Regional Delivery Orchestration

Turned regional delivery from reactive coordination into a system with clearer sequencing, validation, and rollback paths.

Regional buildouts depended on manual scheduling, service-specific runbooks, and late discovery of broken dependencies.

What I did

  • Helped frame the work as a product for orchestration rather than one more coordination layer on top of messy existing processes.
  • Pushed toward formal build specifications that made build-time dependencies, execution order, and rollback paths explicit enough to validate before execution.
  • Focused the design on testability, interventions, and high-confidence rollout sets so teams could catch breakage before it blocked a live regional build.

What made it hard

  • The hard part was not automation alone. It was deciding what needed to become shared platform behavior versus what should stay local.
  • Region build systems accumulate exceptions quickly, so the product challenge was creating enough structure to make the plan deterministic without hard-coding every edge case.

What changed

  • Helped compress regional delivery timelines from about 3 months to roughly 30 days.
  • The work created a more predictable foundation for launch planning, earlier dependency validation, and far less real-time coordination during critical build windows.

Sitetracker

Sitetracker

Enterprise Delivery Through Better Discovery

Led enterprise implementations by turning vague requests into working solutions and clearer operating processes.

Customers often arrived with feature requests, but the real challenge was usually buried in broken handoffs, unclear ownership, inconsistent field operations, or reporting gaps.

What I did

  • Ran discovery with business and operational stakeholders to separate stated requests from the actual workflow and service problems underneath them.
  • Designed implementable solutions across process design, system configuration, and rollout planning so the software matched how teams really worked.
  • Translated customer pain points into concrete delivery choices that balanced business value, technical constraints, and time to launch.

What made it hard

  • Enterprise customers rarely hand you a clean requirement set.
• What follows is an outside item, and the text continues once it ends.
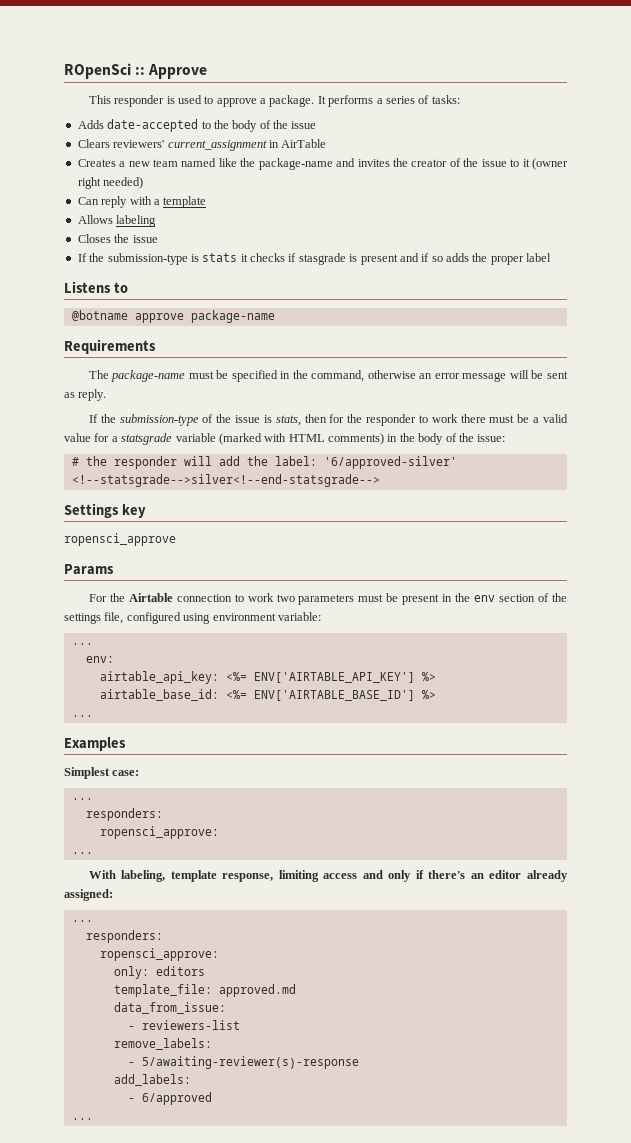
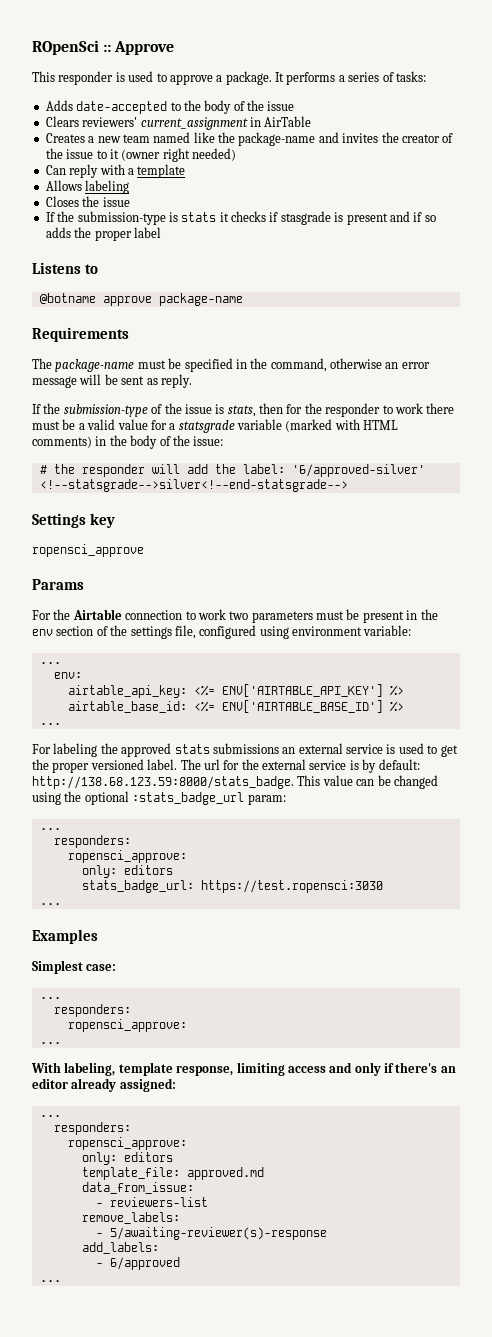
(93, 716) none -> [32,743,458,757] [32,759,420,773] [32,775,438,789] [32,791,286,805] [39,828,61,830] [53,835,131,848] [67,850,187,863] [81,865,173,878] [81,880,383,893] [39,903,61,905] // For labeling the approved stats submissions an external service is used to get the proper versioned label. The url for the external service is by default: http://138.68.123.59:8000/stats_badge. This value can be changed using the optional :stats_badge_url param: // ... // responders: // ropensci_approve: // only: editors // stats_badge_url: https://test.ropensci:3030 // ...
A lot of the work was identifying the real bottleneck before the team overfit to the wrong request.
  • Good implementation work required credibility with both business users and technical teams, because the best answer often involved changing process design as much as changing software.

What changed

  • Delivered solutions that supported large operational teams and gave customers a clearer path from system design to day-to-day adoption.
  • The work sharpened my ability to get to the real requirement quickly, design around it, and tie product decisions back to business impact.